__Tugas Wajib__
Tuliskan lanjutan teks berita tentang perang saudara di Suriah, dimulai setelah kalimat terakhirnya.

__Teks Latihan__
________________________________________

Jakarta (voa-islam.com) Pasukan yang setia kepada Presiden Suriah Bashar Assad berhasil merebut momentum 'kemenangan' dalam perang saudara di negara itu dalam beberapa pekan terakhir.
Pasukan yang setia kepada Bashar yang merasa penuh kemenangan itu, kemudian menancapkan bendera pemerintah Suriah dua-bintang di tengah bangunan yang sudah hancur dan menjadi puing–puing.
Meskipun kemarahan global atas penggunaan senjata kimia, pemerintah Assad berhasil mengeksploitasi perpecahan di kalangan oposisi, dan berkurangnya bantuan asing yang menyebabkan oposisi kehilangan dukungan yang signifikan. Semua terkait dengan hal yang sama yaitu, ketakutan luar biasa terhadap dengan kekuatan Mujahidin yang telah menjadi kekuatan utama pemberontakan melawan Bashar al-Assad .

________________________________________

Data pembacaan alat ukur
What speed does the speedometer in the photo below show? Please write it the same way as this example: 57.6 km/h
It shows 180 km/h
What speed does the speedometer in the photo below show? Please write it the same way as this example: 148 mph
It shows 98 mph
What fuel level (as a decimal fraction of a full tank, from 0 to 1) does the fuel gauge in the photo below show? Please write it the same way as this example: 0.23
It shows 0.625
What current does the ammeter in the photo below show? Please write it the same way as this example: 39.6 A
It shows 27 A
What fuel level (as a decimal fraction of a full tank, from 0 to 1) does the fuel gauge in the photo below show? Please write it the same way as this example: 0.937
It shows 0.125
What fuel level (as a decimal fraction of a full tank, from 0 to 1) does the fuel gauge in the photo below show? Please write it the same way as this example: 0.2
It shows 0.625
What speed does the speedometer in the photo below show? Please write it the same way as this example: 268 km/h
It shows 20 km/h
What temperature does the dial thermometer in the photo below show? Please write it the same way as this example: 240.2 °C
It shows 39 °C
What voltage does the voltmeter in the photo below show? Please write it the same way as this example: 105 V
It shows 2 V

________________________________________

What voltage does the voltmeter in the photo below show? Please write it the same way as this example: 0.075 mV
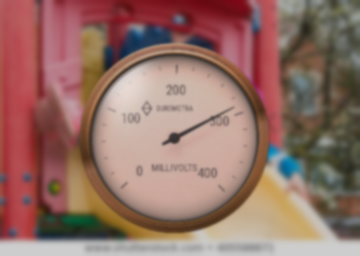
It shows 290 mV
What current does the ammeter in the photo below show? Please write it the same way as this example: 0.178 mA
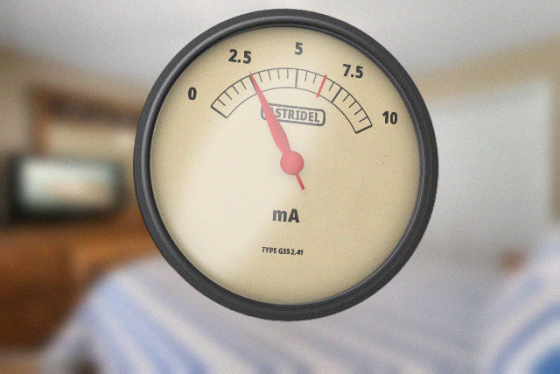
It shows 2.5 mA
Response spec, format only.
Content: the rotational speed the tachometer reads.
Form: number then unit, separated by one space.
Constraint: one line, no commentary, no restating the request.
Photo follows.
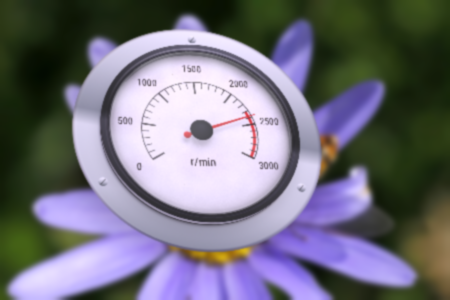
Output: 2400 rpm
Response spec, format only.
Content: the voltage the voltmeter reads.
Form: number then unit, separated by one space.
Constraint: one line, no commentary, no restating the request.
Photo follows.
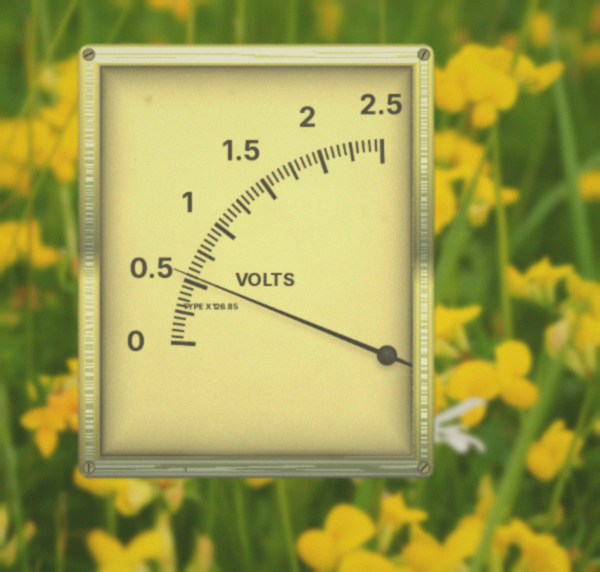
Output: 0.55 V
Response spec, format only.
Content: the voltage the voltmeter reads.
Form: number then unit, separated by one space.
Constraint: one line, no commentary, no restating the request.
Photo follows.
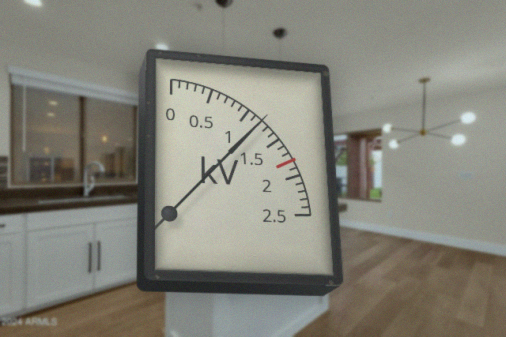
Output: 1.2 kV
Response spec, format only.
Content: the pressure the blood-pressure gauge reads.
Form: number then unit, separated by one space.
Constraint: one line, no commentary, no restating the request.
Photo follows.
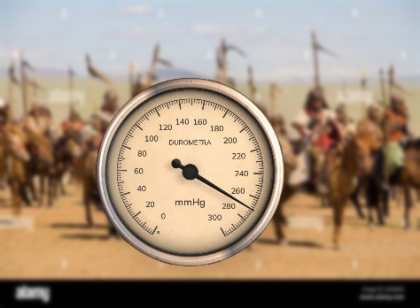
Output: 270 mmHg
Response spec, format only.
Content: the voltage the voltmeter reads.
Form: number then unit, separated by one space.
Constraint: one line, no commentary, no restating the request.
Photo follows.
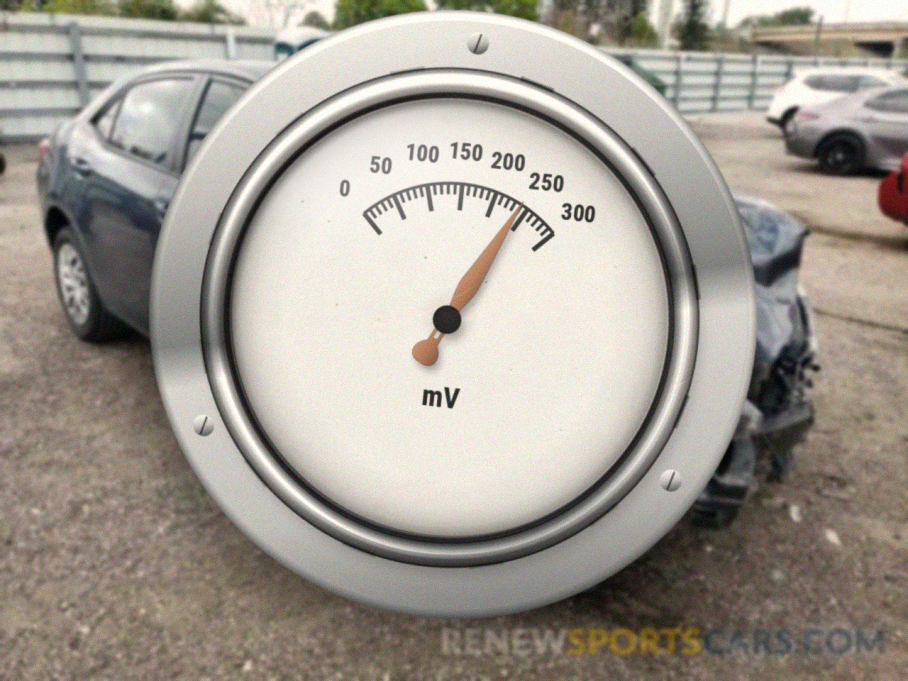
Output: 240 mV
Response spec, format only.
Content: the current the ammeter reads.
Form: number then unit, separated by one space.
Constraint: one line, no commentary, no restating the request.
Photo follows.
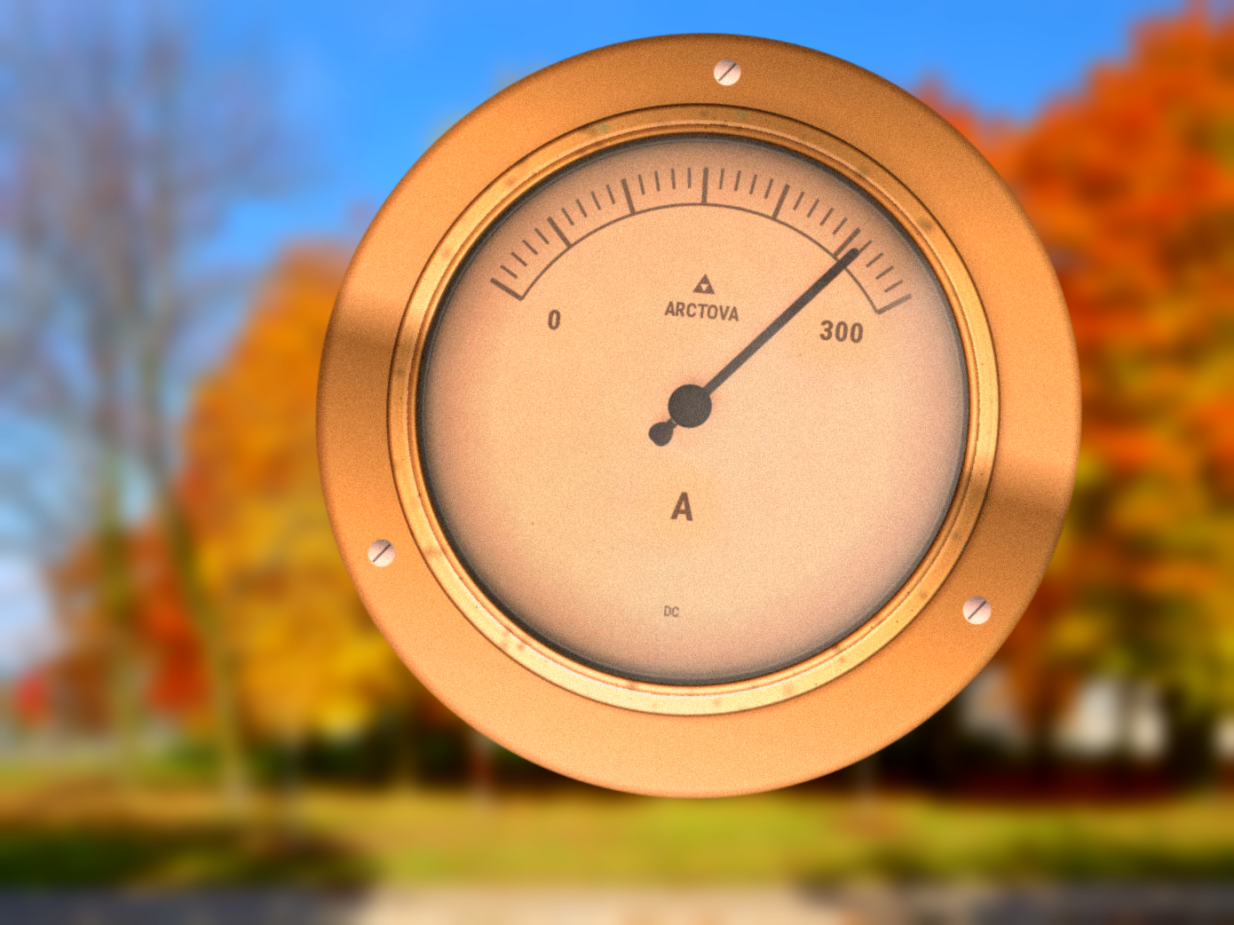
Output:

________________________________________

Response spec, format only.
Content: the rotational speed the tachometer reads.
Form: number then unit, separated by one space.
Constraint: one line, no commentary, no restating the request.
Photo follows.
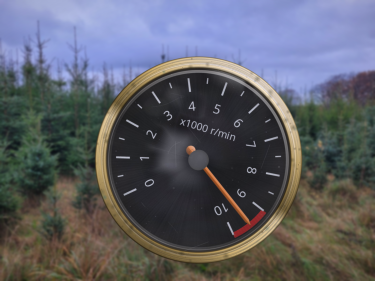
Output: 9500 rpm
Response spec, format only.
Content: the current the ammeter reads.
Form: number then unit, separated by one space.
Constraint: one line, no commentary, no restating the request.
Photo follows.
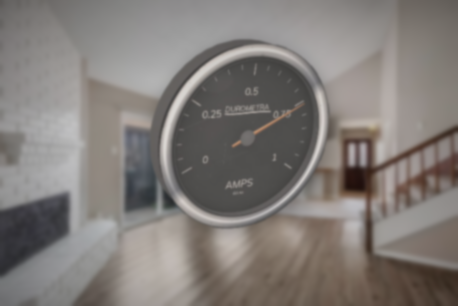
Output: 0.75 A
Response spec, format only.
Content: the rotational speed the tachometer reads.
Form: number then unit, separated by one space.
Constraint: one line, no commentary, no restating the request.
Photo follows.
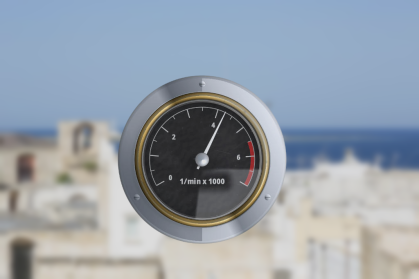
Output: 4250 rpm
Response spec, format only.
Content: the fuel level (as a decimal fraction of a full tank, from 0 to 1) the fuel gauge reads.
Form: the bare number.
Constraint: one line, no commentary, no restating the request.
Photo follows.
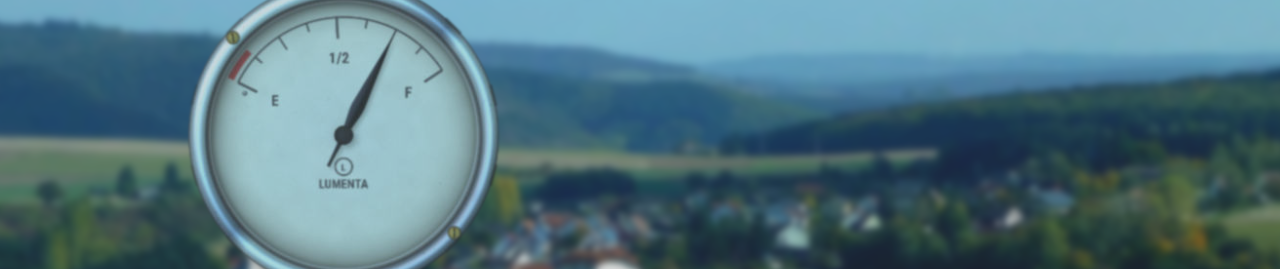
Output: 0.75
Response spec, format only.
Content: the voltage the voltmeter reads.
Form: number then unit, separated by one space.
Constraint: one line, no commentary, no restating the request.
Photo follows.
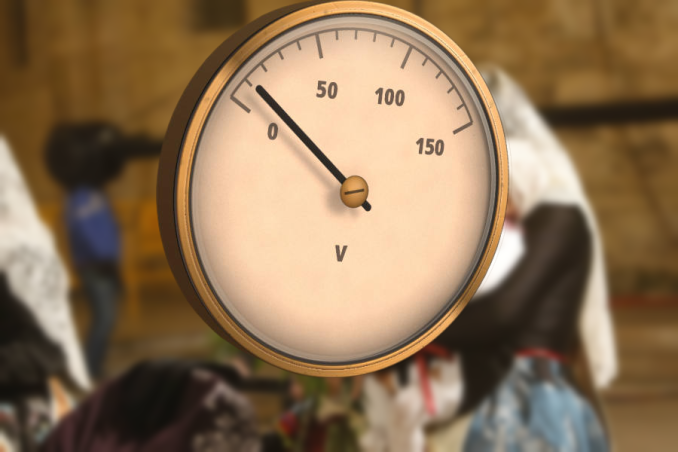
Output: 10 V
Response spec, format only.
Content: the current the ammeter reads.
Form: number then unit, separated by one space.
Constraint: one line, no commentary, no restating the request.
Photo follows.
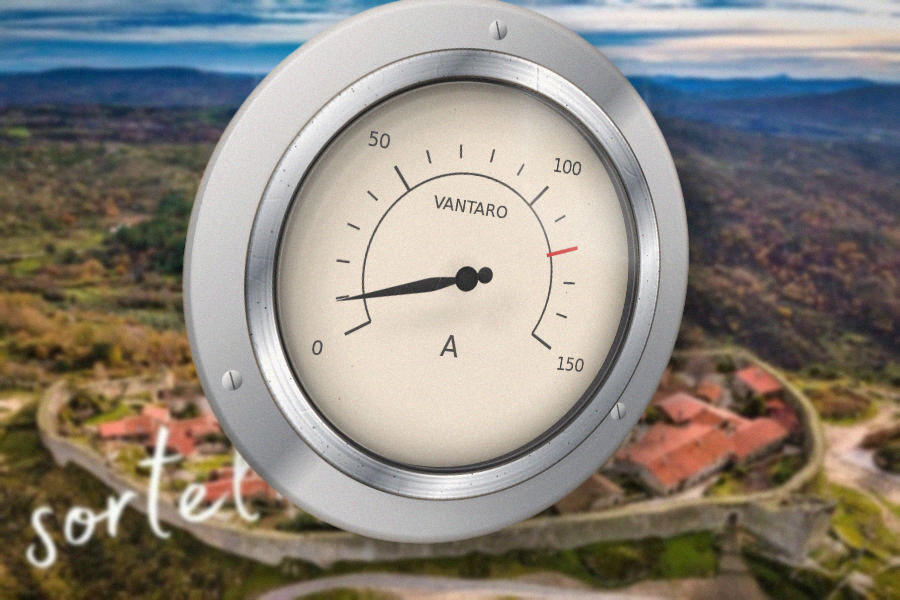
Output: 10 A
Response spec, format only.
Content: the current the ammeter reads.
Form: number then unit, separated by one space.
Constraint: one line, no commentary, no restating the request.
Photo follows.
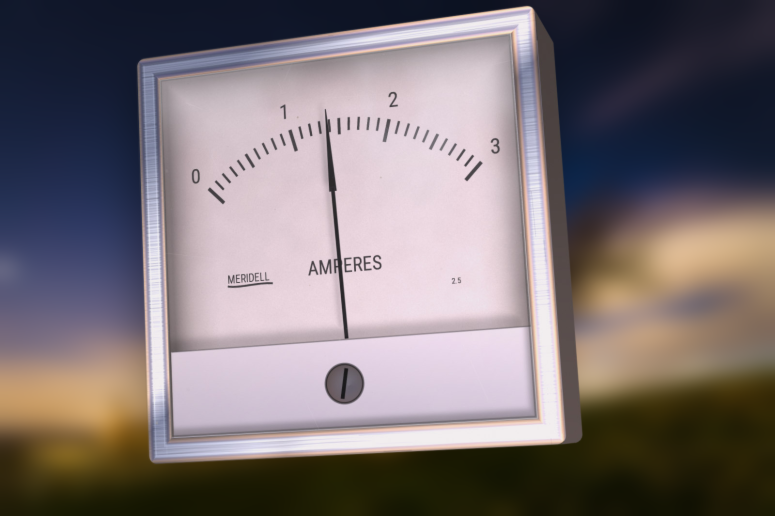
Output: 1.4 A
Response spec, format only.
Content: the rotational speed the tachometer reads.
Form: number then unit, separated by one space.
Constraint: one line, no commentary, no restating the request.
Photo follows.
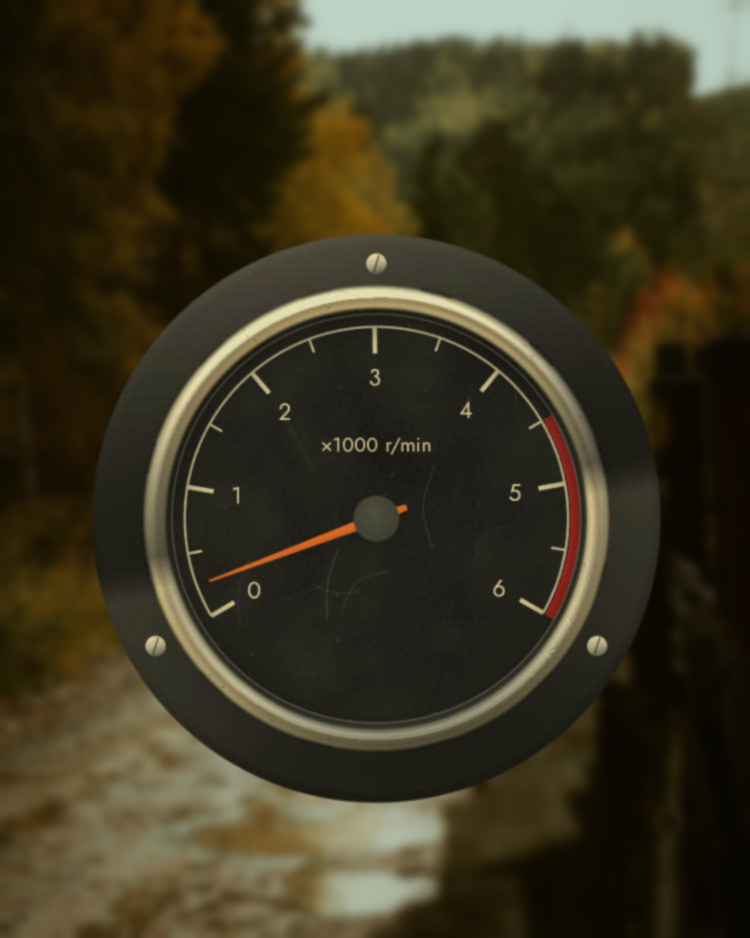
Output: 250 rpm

________________________________________

__Jawaban Soal Ini__
Ketakutan Amerika Serikat, Rusia, China, Uni Eropa, Israel, dan Arab Saudi serta negara Teluk, terhadap masa depan Suriah akan jatuh ke tangan kekuatan Islam yang berafiliasi dengan al-Qaidah, membuat mereka semua membiarkan para pejuang Islam atau Mujahidin, dan terus melemahkan mereka, dan mengarahkan penyelesaian krisis di Suriah dengan perundingan damai, dan menutup peluang Suriah menjadi sebuah Imarah (Daulah Islam).
Kondisi dan situasi di Suriah ini, kemudian menjadi keuntungan yang memperkuat posisi pemerintah Bashar al-Assad dalam pembicaraan damai. Assad akan berusaha melakukan eksit (keluar dari kekuasaannya) dengan jaminan keamanan, dan mungkin masih tetap akses kekuasaan di Suriah.
Baik pemerintah Suriah dan oposisi mengatakan mereka siap menghadiri konferensi perdamaian yang diusulkan di Jenewa. AS dan Rusia berusaha bertemu mengarahkan jalannya konferensi yang membahas perdamaian di Suriah.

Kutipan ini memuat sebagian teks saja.